But there were terrible times, when it was impossible for Cukor to get Garland to the studio, and shooting was halted for days. She would stay at home, depressed and unreachable. Harold Arlen, who wrote her famous song, “Over the Rainbow,” became Cukor’s messenger, as she had a special respect for him.
One of Cukor’s “directorial secrets,” an effective way of getting actors “on the beam,” consisted of little talks. In his “illuminating discourses,” Cukor explained the psychology of the characters. But he often made a fool of himself. Testing for the waitress role in “A Double Life,” Cukor talked for half an hour to a woman about how to play a cheap waitress. “But Mr. Cukor,” the actress said, I have worked as a waitress in a beanery for two years.” This was an example of what he called “my cheap advice.”
In “A Star Is Born,” Cukor foolishly explained to Garland the psychology of an actress who has great difficulty sleeping, or the reactions of a singer who gets standing ovation. Cukor could behave like a “congenial idiot” by his own admission.
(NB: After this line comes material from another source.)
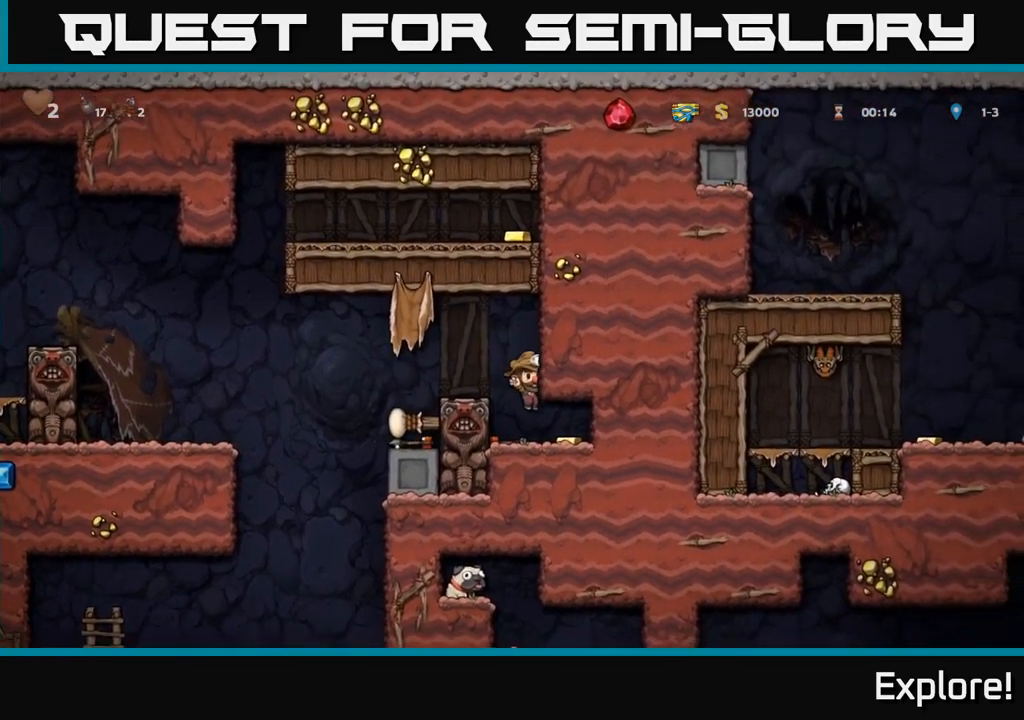
{"buttons": ["DPAD_LEFT"], "right_stick": "center", "events": [[67, "DPAD_RIGHT", "down"], [250, "DPAD_RIGHT", "up"], [283, "DPAD_LEFT", "down"]]}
Once, explaining to Garland how a girl felt when she was desperately unhappy or going through marital troubles, she just looked at him and said, “Who will ever know better than I the tortures of melancholia?”
Cukor tried to ignore the rumors that Garland had fallen in love with the unwilling Mason. He knew that she had problems with Sid Luft, and he noticed how she went out of her way to please the handsome Britisher. Mason picked up on this, but tried to be very patient with her. Though both stars were gifted, in most other ways Cukor saw them as opposites. If Mason was the ultimate professional, always on time and ready with his lines, Garland was unreliable and unpredictable.
“I had the greatest possible faith in Cukor,” Mason told the London Times, “and an admiration, a sort of love, for Judy who was marvelous to work with.” But Mason also conceded that he had difficulties with Garland, who sometimes “exasperated” Cukor too. “Some mornings she couldn’t start before eleven because of the pills, but once she was awake, she was great and joy to work with.”
With all the excitement, the rugged operation of “A Star Is Born” seemed interminable–six months in production established a new record in Hollywood. By late March, Cukor was engaged in assembling a rough cut, paying strict attention to writer Moss Hart’s notes. The picture was clouded–Cukor was distracted by one muddled scene after another, which was upsetting, because he remembered the rushes as being wonderful. In April, Cukor and the cutters went over the whole picture again, polishing and tightening it.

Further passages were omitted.